Sentiment Analysis in YELP reviews dataset

David Manero
22th novemeber 2015

Introduction

The target of this project is to study if the words a client of a restaurant uses in his or her review can predict the score (in stars) he or she gives to the restaurant.

  • Study the lenguage used in the reviews
  • Build a model for predict score with de sentiment analysis of the words
  • Predict a score form a review

Method

This project uses varous methods to study the reviews and the words used.

  1. Subset the reviews by the score done (number of stars).
  2. Study the most frequently used words in each category (number of stars).
  3. Make a dictionary using the words more positive and negative.
  4. Study several prediction methods to get the more accured for this case.
  5. Build a predictive algorithm to guest the score of a new review.

Results

The best algorith founded for the prediction is Random Forest.

The model studied are:

  • Generalized Linear Model (“glm”). Accuracy= 0.72
  • Random Forest (“rf”). Accuracy= 0.87
  • Linear Model (“lm”).

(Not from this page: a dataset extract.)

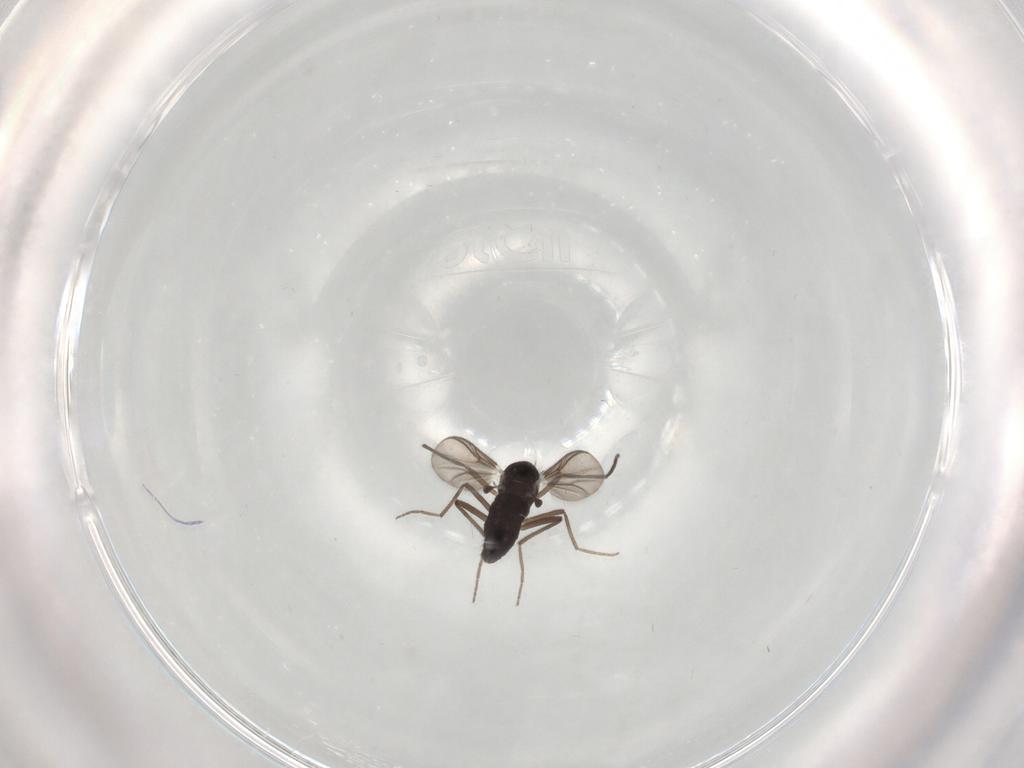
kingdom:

Accuracy= 0.73

Discussion

In this study, the use of the word frequency analysis must be used with care, because the most frequently words are common in positive and negative scores, so it must be counted only the unique words (Our bestword analysis).

The study of differents algorithms for the prediction could be done with more models, but the huge of the dataset made it impossible for my computer.

Anyway, the accurance of the final model selected is more than enough.